Hester Collyer (Rachel Weisz) is an alluring woman married to William (Simon Russell Beale), a middle-aged judge who has given his wife wealth, prestige, and beautiful things. But the one thing she desires more than anything is passionate sex. He is a bit of a Puritan who agrees with his mother (Barbara Jefford) that "guarded enthusiasm" rather than passion is the quality prized in long-lasting marriages. After meeting and falling in love with Freddie Page (Tom Hiddleston), she leaves William to embark on what she hopes will be a life of sustained sexual pleasure.
The time of this drama is "around 1950" and we ride the surf of time backwards and forwards. Freddie's infatuation for Hester wears off soon enough and we remember that he admitted to her that the exhilaration and the dread of his experiences in World War II easily transcended daily reality in London after he returned. Already depressed by loneliness and feelings of being neglected, Hester tries to commit suicide but is unsuccessful. She leaves a note to Freddie which plays a pivotal role later in the film. A far wiser course is offered to her by Mrs. Eaton (Ann Mitchell), her landlady who is the caregiver for her own infirm husband: "You know what real love is? It is wiping someone's arse . . . and letting them keep their dignity, so you can both go on."

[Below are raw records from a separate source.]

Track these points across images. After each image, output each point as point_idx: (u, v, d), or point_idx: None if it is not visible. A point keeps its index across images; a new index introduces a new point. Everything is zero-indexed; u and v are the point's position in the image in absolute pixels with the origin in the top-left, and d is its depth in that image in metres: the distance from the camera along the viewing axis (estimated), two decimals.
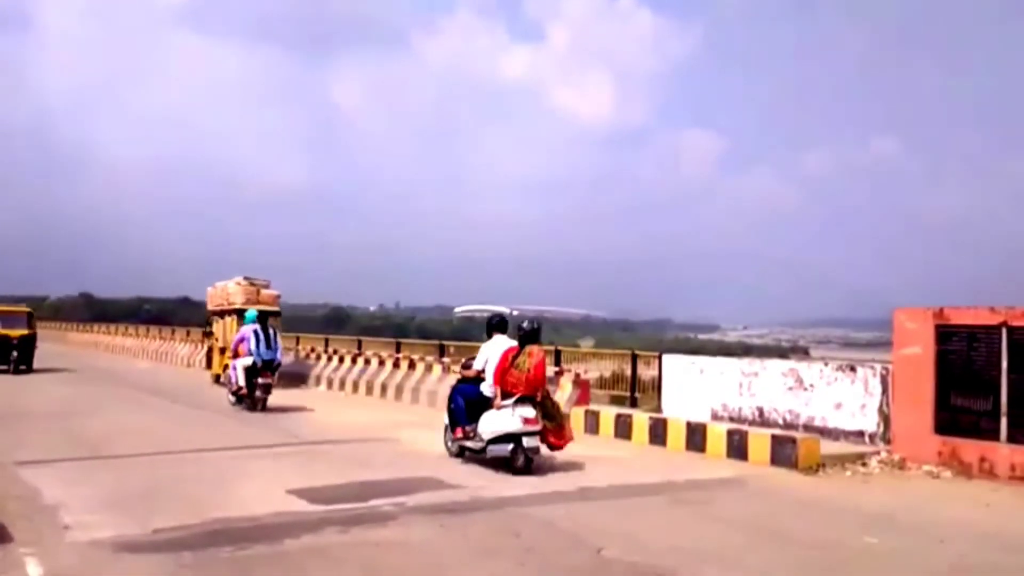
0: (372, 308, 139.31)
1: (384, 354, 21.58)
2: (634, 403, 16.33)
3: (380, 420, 15.52)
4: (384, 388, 19.92)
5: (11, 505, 7.91)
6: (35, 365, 24.79)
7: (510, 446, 10.34)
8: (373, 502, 8.41)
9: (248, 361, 16.49)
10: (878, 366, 12.64)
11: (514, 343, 11.07)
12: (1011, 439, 10.51)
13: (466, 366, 11.86)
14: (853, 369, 12.81)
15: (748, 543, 7.34)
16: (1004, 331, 10.70)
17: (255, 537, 7.01)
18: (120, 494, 8.63)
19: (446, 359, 19.47)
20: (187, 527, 7.29)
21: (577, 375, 15.64)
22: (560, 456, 10.98)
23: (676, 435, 12.59)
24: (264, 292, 22.65)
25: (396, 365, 20.26)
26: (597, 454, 12.06)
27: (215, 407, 17.03)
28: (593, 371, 17.81)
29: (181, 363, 31.52)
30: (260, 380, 16.27)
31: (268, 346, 16.59)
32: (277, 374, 16.99)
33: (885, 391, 12.15)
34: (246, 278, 22.89)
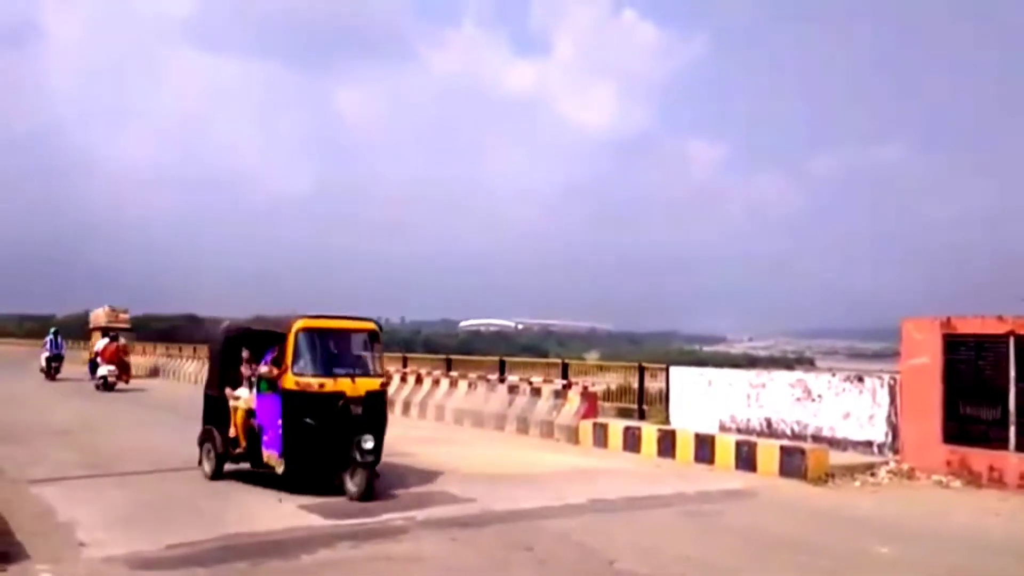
0: None
1: (391, 369, 21.59)
2: (642, 415, 16.34)
3: (388, 435, 15.45)
4: (391, 403, 19.90)
5: (26, 523, 7.94)
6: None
7: (103, 381, 24.57)
8: (385, 516, 8.45)
9: (47, 353, 29.83)
10: (886, 376, 12.66)
11: (107, 340, 26.22)
12: (1020, 448, 10.52)
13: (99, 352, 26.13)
14: (861, 380, 12.83)
15: (760, 554, 7.37)
16: (1012, 340, 10.73)
17: (269, 552, 7.05)
18: (133, 511, 8.68)
19: (454, 373, 19.50)
20: (200, 543, 7.33)
21: (585, 388, 15.66)
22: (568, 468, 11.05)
23: (685, 447, 12.60)
24: (121, 316, 35.36)
25: (403, 380, 20.29)
26: (607, 466, 12.08)
27: None
28: (600, 384, 17.82)
29: (189, 380, 31.56)
30: (53, 364, 29.50)
31: (56, 346, 30.06)
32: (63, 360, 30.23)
33: (893, 401, 12.17)
34: (110, 307, 35.61)
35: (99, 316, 35.24)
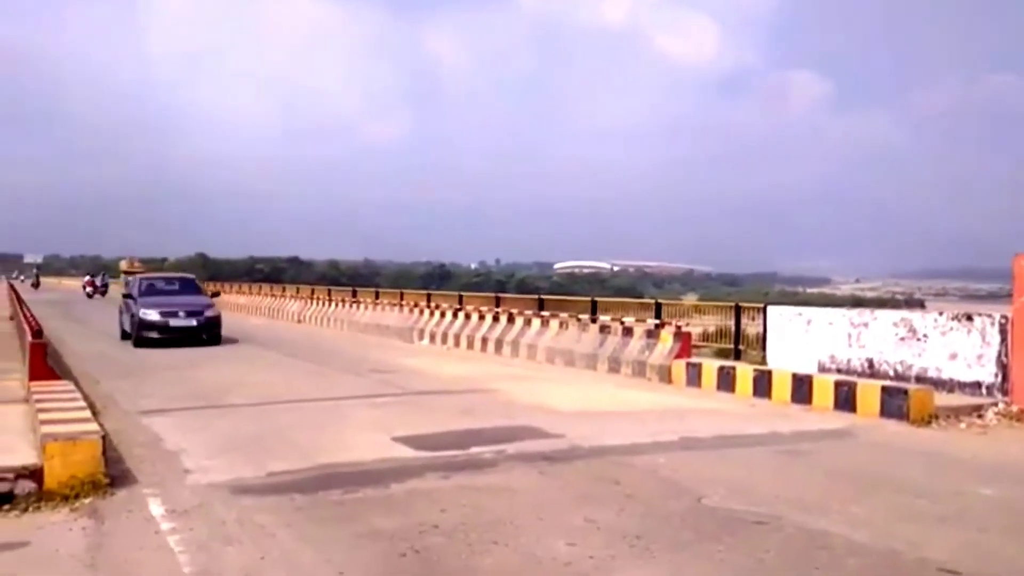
0: (473, 265, 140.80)
1: (484, 309, 21.80)
2: (738, 356, 16.05)
3: (481, 372, 15.74)
4: (484, 342, 20.16)
5: (135, 451, 8.41)
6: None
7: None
8: (474, 449, 8.57)
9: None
10: (997, 315, 12.02)
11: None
12: None
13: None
14: (970, 319, 12.23)
15: (856, 493, 7.16)
16: None
17: (363, 481, 7.25)
18: (236, 441, 9.05)
19: (545, 313, 19.54)
20: (299, 471, 7.61)
21: (678, 328, 15.43)
22: (659, 407, 11.00)
23: (781, 387, 12.32)
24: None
25: (496, 319, 20.44)
26: (699, 406, 11.95)
27: (326, 361, 17.59)
28: (696, 326, 17.55)
29: (292, 319, 32.64)
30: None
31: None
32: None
33: (1004, 341, 11.58)
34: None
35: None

The Deep Blue Sea is directed by Terence Davies (Distant Voices, Still Lives, The Long Day Closes) based on a 1952 play by Terrence Rattigan about a woman who is willing to throw everything she has away for the magic of sexual passion. Rachel Weisz carries the drama with her paradoxical portrait as Hester (a familiar from a great American novel); her attachment and independence are at war within her own soul.

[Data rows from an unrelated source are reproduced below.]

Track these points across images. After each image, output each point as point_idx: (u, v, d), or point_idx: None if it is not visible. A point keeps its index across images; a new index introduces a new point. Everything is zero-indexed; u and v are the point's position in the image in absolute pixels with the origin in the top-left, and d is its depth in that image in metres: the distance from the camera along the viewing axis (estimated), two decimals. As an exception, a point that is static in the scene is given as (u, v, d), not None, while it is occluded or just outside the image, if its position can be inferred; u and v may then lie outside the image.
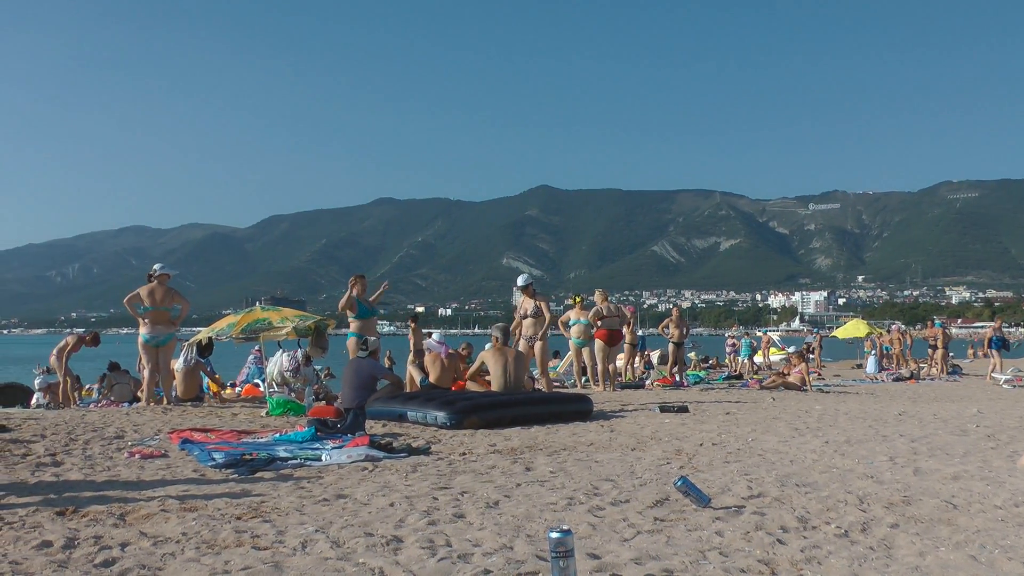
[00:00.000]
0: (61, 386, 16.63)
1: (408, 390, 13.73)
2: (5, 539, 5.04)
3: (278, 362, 14.18)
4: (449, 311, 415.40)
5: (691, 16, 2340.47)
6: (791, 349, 28.17)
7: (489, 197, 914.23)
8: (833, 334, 43.11)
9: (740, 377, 24.56)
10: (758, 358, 33.32)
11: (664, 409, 12.62)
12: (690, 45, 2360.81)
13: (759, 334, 40.63)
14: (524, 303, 16.26)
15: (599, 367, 17.64)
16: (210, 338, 16.00)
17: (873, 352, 30.77)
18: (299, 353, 14.27)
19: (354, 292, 14.08)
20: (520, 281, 16.55)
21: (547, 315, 16.01)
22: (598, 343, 17.59)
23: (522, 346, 15.41)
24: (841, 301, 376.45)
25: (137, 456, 8.27)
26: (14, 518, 5.58)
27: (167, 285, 14.26)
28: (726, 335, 37.84)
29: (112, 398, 15.75)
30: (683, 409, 12.64)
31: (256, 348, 18.69)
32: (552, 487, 6.61)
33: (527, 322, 16.01)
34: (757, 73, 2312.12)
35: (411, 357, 16.42)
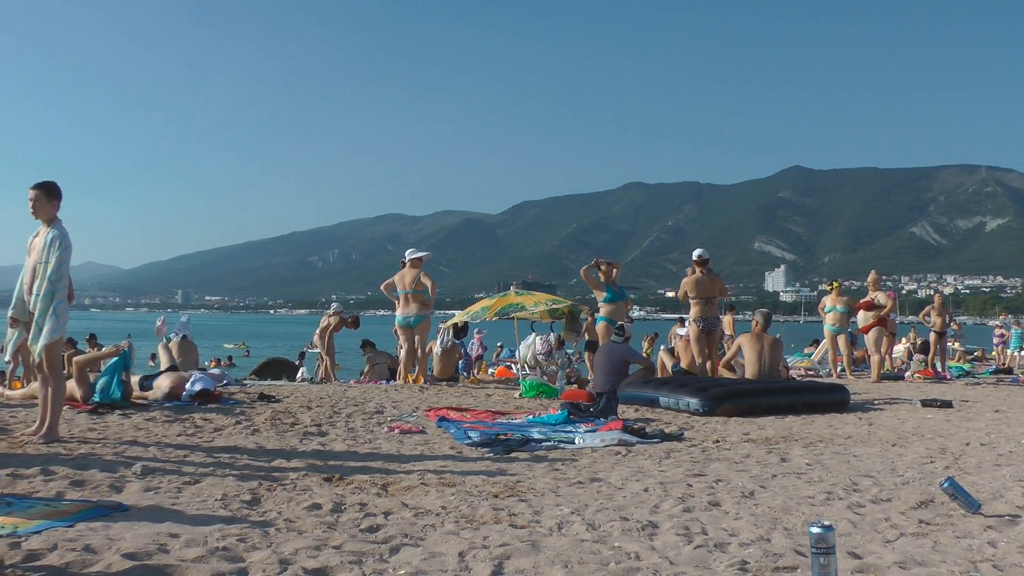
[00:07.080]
0: (324, 363, 17.53)
1: (659, 375, 13.69)
2: (279, 499, 5.44)
3: (532, 345, 14.41)
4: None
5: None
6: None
7: (740, 179, 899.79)
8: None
9: (1010, 371, 23.11)
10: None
11: (926, 403, 12.06)
12: (948, 4, 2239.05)
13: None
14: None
15: (873, 356, 16.97)
16: (465, 322, 16.45)
17: None
18: (552, 336, 14.46)
19: (602, 276, 14.18)
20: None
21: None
22: (878, 331, 16.92)
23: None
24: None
25: (396, 431, 8.63)
26: (286, 480, 6.01)
27: (420, 268, 14.71)
28: (993, 324, 35.71)
29: (371, 376, 16.45)
30: (947, 404, 12.02)
31: (478, 332, 19.10)
32: (809, 480, 6.44)
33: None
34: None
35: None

Once again Davies takes us to the English pubs where men and woman pass the time by singing "You Belong to Me." The director's love of music is also showcased in the opening scenes of the film with a lengthy piece by Samuel Barber.
Special features on the DVD include a collector's booklet; an audio commentary; interviews with actors Rachel Weisz and Tom Hiddleston and director Terence Davies; Terence Davies' master class; and "TheLlook of The Deep Blue Sea."